A few months ago, I enrolled and flunked in a course for Statistics from an IVY league school in the US. Fortunately, it didn’t cost me much since the entire thing was for free. Coursera.org, the provider of the internet education service, is already up with millions of students registered in various subjects. What separates it from wiki-courses like Google Code University or a collaborative service like udemy.com is that the teachers are from Harvard, Stanford and other little-known tertiary schools in America. Ranging from Python to Robotics, the subjects are not walks in the park (trust me I’ve seen it). Thus giving no added value and prestige to the graduates of the programs.

All is not lost though for my erratic academic learning. Right now I am enrolled in a Massive Online Course along with 2,000 people – a number smaller and immediately more intimate than Coursera’s- for Information Visualization. Yup, those shiny graphs found in the  New York Times, Time and National Geographic. So far the course has taught me that using 3D pie charts is a stupid excess that should be removed from MS OFFICE altogether- something about the effective perception of data and whatnot. I should probably thank my teacher, Alberto Cairo, who draws cool presentations for papers.

What grinds my gears though is that the online courses are either too difficult or too easy. The good ones in between are either paid tutorial services from PSD tuts or crappy near-useless guides on making headers. Thus reminding everyone how education the world over is increasingly commercialized for the interests of for profit institutions. The difference is they can do it a lot cheaper than traditional ‘brick-and-mortar’ institutions.

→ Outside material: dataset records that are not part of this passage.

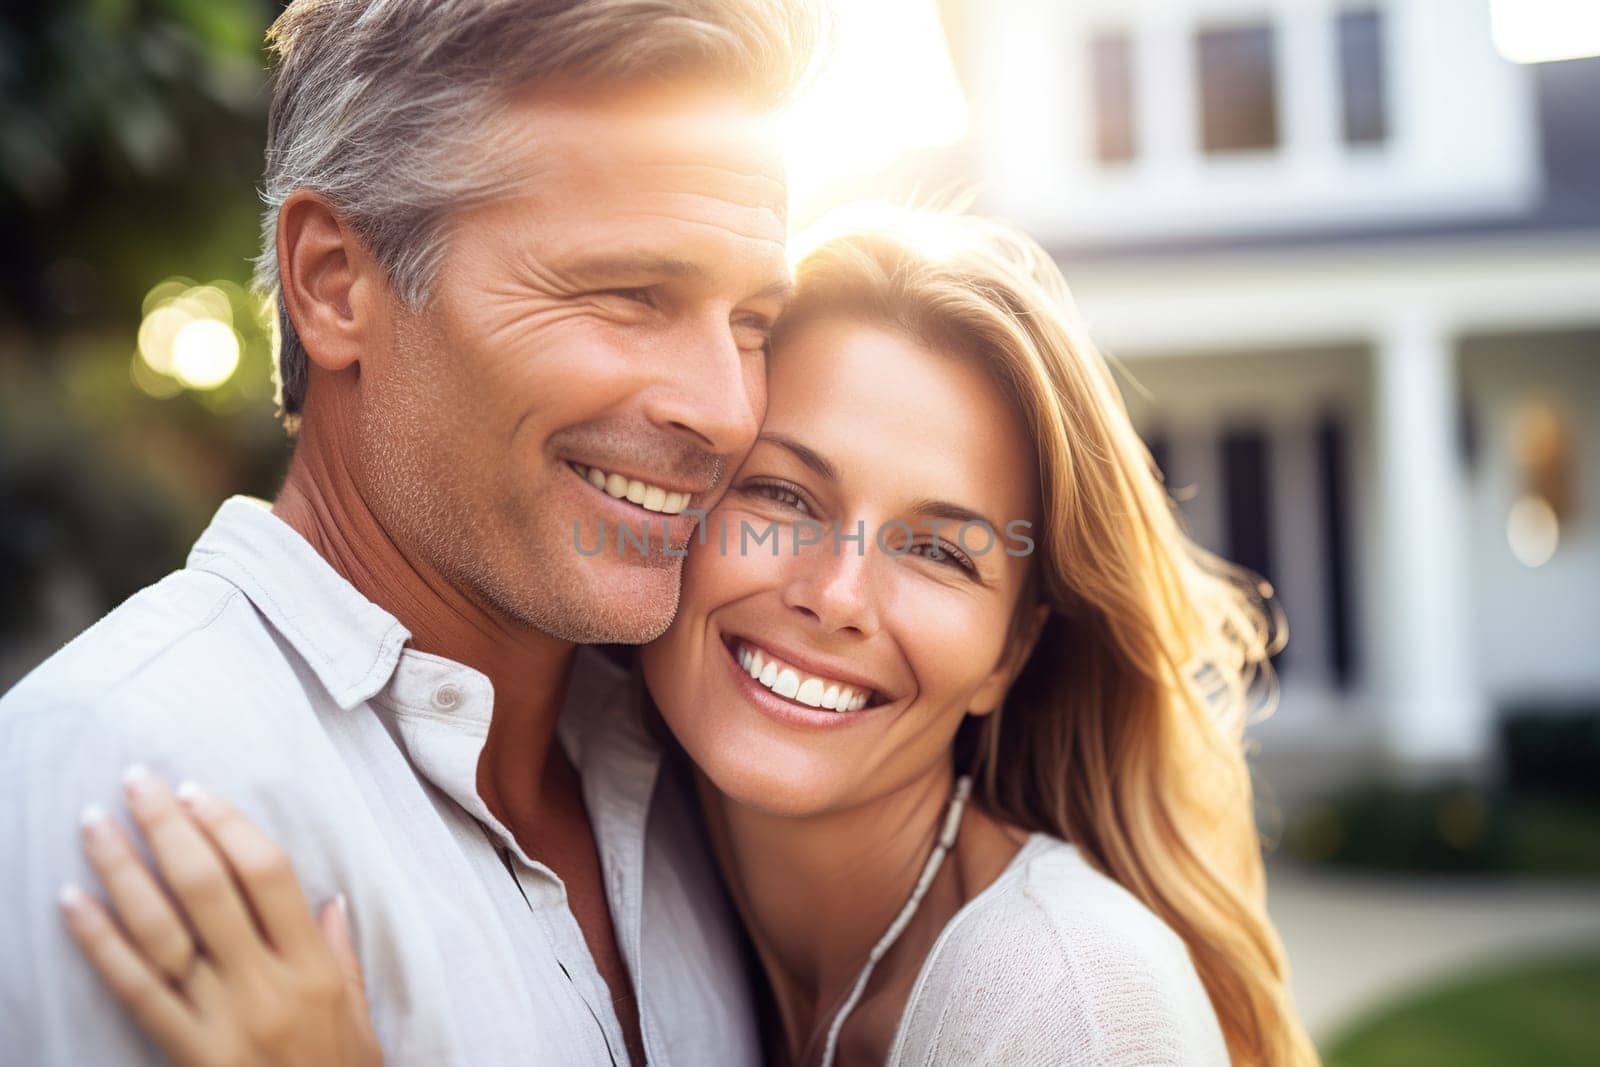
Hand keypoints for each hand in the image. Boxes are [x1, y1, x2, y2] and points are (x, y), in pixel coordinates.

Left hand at [59, 766, 382, 1066]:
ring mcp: (222, 1019)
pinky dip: (100, 943)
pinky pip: (136, 991)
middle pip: (210, 889)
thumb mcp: (360, 1017)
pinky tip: (72, 903)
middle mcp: (267, 984)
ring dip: (124, 871)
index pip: (269, 875)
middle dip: (169, 828)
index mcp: (314, 966)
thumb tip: (326, 900)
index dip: (229, 825)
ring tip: (94, 824)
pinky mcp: (188, 1054)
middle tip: (137, 781)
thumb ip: (343, 956)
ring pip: (164, 930)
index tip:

In the Philippines, many institutions such as UP’s Open University system already offer remote internet course but then you’d still need pretty high grades to get accepted. Which naturally has led me into one of my half-baked ideas: Filipino Online Courses. Yes, I know it’s just ripping off from Wikipedia and TESDA – whose offerings are decisively subpar. Yet as the great writer TS Elliot once wrote “Great artists steal”. Aye and why not?